By Gabriella Borter
Standing at least six feet apart and wearing skullcaps, prayer shawls and face masks, about two dozen Orthodox Jewish men pored over texts this week on a lawn in New York’s Monsey suburb, filling a quiet morning with the soft hum of Hebrew prayer.
Rather than crowd into a synagogue, the group has congregated outside a neighbor’s house each day to observe the week-long festival of Sukkot, one of many Jewish holidays this time of year coinciding with a sharp rise in coronavirus cases among members of this insular religious community.
Rockland County, encompassing Monsey and lying about 40 miles (64 km) north of New York City, is one of the state’s most troubled hotspots. Since March, nearly 700 of its people have died from COVID-19, more than in 15 individual U.S. states, according to a Reuters tally.
A recent spike in infections after a summer lull has been a somber reminder that the virus is still spreading, especially in places where large groups gather for religious or other reasons without adhering to public health guidance.

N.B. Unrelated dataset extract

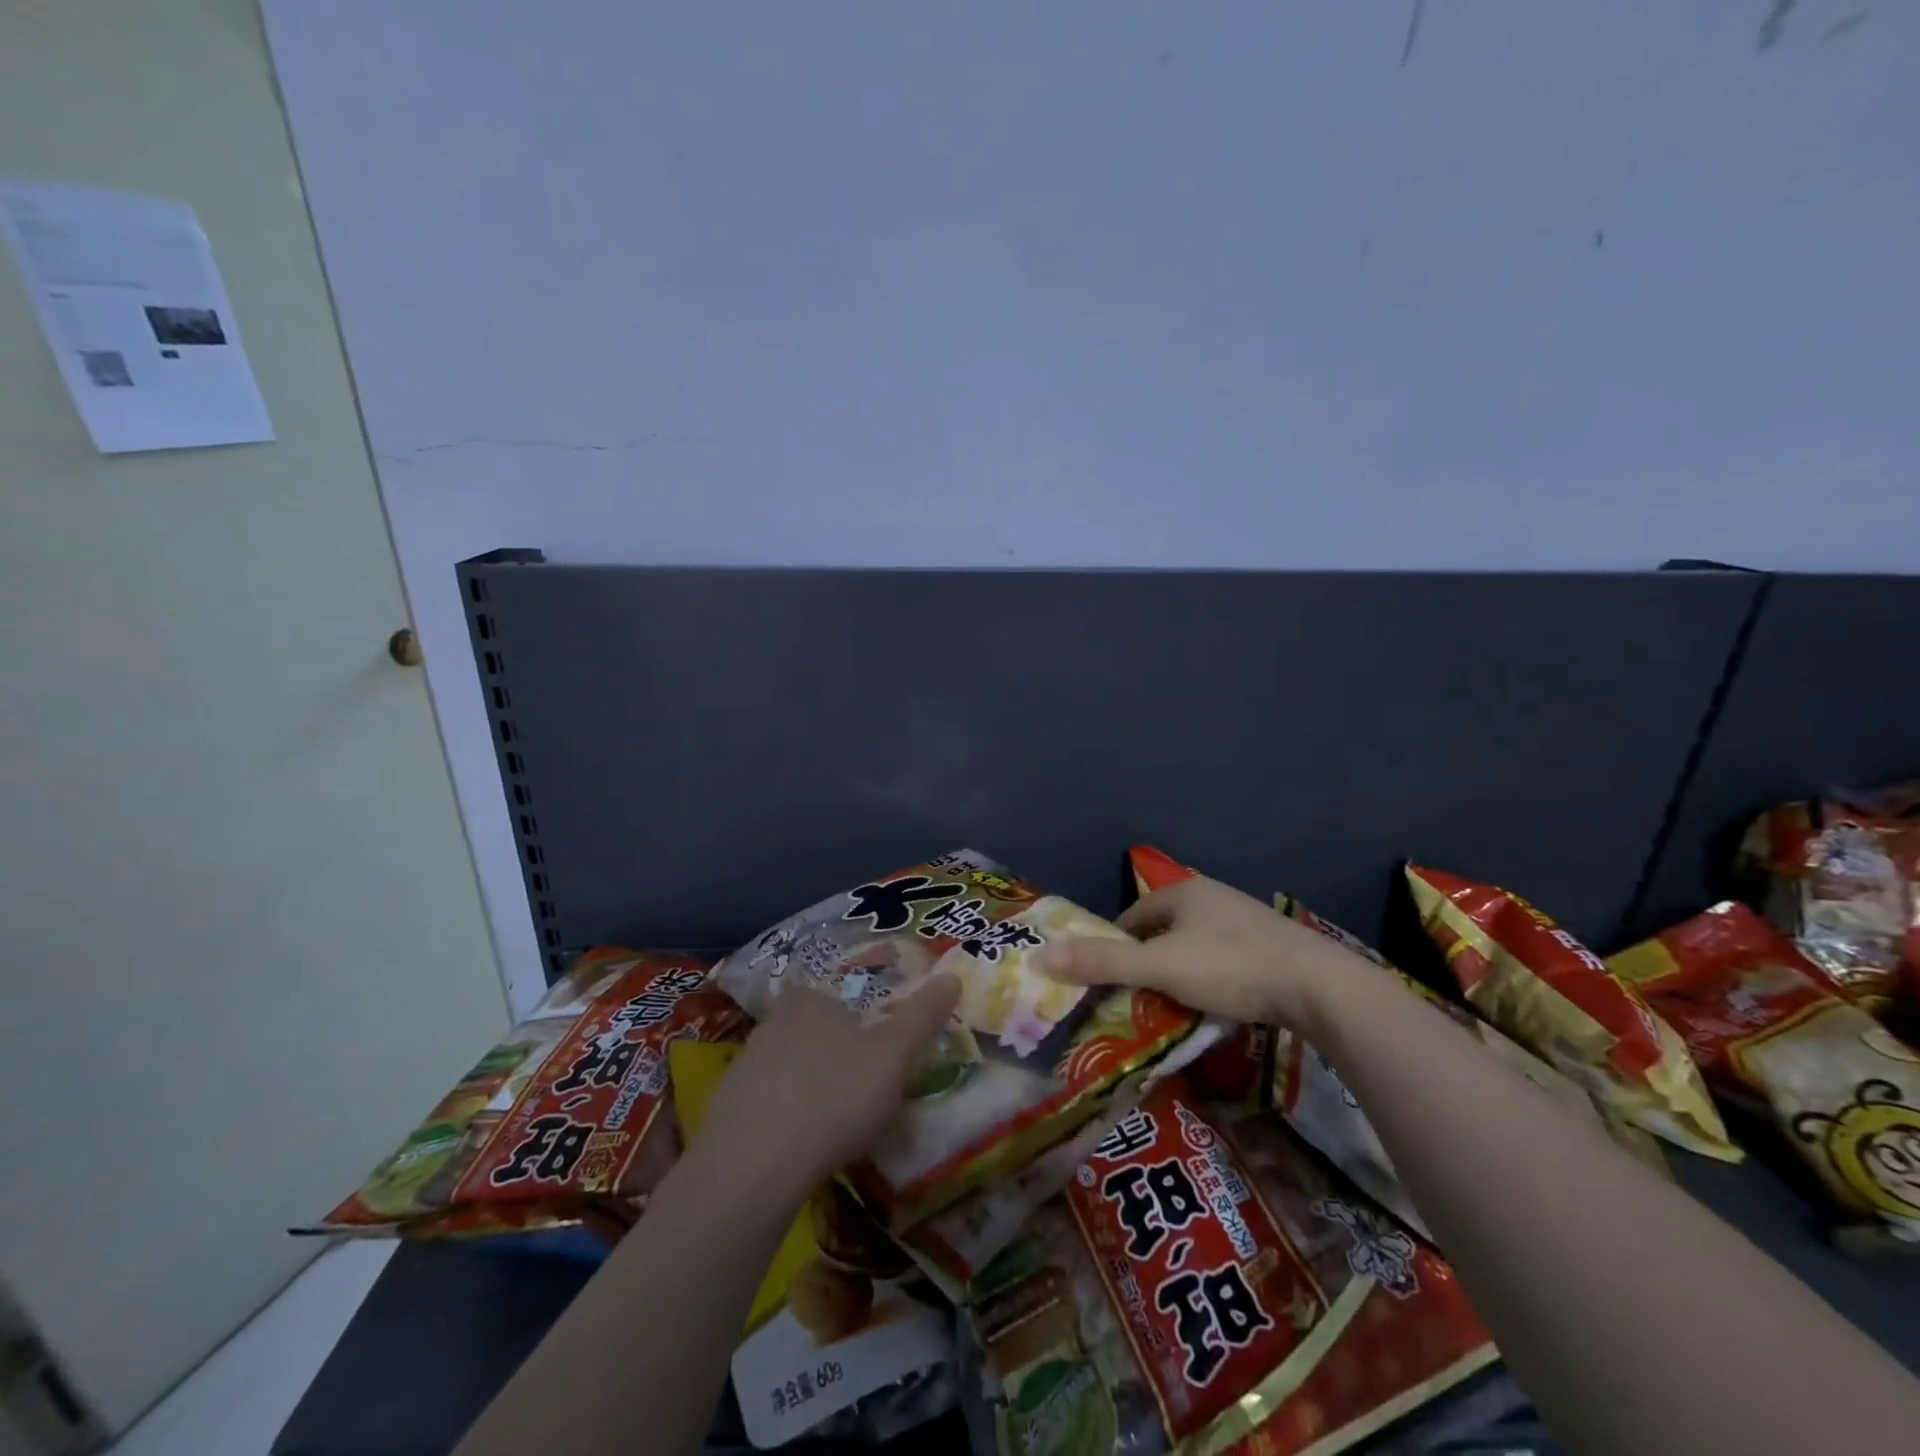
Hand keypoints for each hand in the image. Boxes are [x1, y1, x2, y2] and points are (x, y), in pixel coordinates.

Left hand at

“The community had such terrible losses in the early days, and the last thing we need is to have such things happen again,” said Rabbi Asher Bush of Congregation Ahavat Yisrael in the Rockland village of Wesley Hills. “That would be utter, utter catastrophe.”
The open-air service is one of many adjustments that Orthodox Jews throughout the world have had to make in their traditions. The High Holiday season that includes the Jewish New Year and Yom Kippur, the Day of Atonement, is typically marked by mass prayer services, big family meals and travel. The celebrations traditionally feature group dancing. All of that now is forbidden because of the virus.
Two Rockland zip codes had positive coronavirus test rates top 15% over the weekend, compared to the state average of just over 1%, according to New York Governor Andrew Cuomo.
The viral spread has been especially acute in the Orthodox Jewish enclaves of Rockland County, as well as in New York’s Orange County and Brooklyn, areas where the governor says social distancing and mask-wearing have not been adequately enforced.
A drop in infection rates prompted some people – including, but not limited to, Orthodox Jews – to become more lax about mask-wearing and social distancing, several members of the Orthodox Jewish community told Reuters.
“It’s critically important for everybody to buy into this,” said Aaron Glatt, an associate rabbi at an Orthodox congregation in Woodmere, New York, and chief of infectious diseases at Mount Sinai South Nassau.
Tuvia Rotberg, a bookstore owner, hosted the outdoor Sukkot services in a white, open-air tent. He launched outdoor services for daily and Sabbath prayers just as the pandemic gripped New York in March and has kept them up, even though synagogues now are open with limited capacity.
‘PEOPLE ARE TRYING’
On Tuesday, Cuomo planned to meet with Orthodox Jewish leaders in Rockland and Orange counties and Brooklyn, after announcing the state would enforce mask mandates and social-distancing laws in those areas.
This week he ordered that schools be closed in 11 New York City neighborhoods where a high concentration of Orthodox Jews live. He also said he might enforce a new round of business and school shutdowns in Rockland County.
“I have to say to the Orthodox community tomorrow, if you’re not willing to live with these rules, then I’m going to close the synagogues,” Cuomo told reporters on Monday.
Health officials in Orange County on Tuesday shut down schools in the Village of Kiryas Joel and the Town of Palm Tree, which have large Orthodox Jewish populations, because of a burgeoning outbreak, News 12 Hudson Valley reported.
Rabbi Bush of Wesley Hills said his synagogue has been diligent about enforcing social distancing and masks, although he recently attended a service at another synagogue where other worshipers gathered in a tent outdoors without masks.
“There is a very large gamut of how different congregations are conducting themselves,” he said.
But if there was nonchalance at the end of the summer, recent hospitalizations of friends and family have forced many Orthodox Jews to acknowledge the severity of the situation, community members told Reuters.
“People are trying,” said Shoshana Bernstein, a communications professional in Monsey whose family has been attending outdoor services during Sukkot. “And if they weren’t doing the right thing last week, then more people are doing the right thing this week.”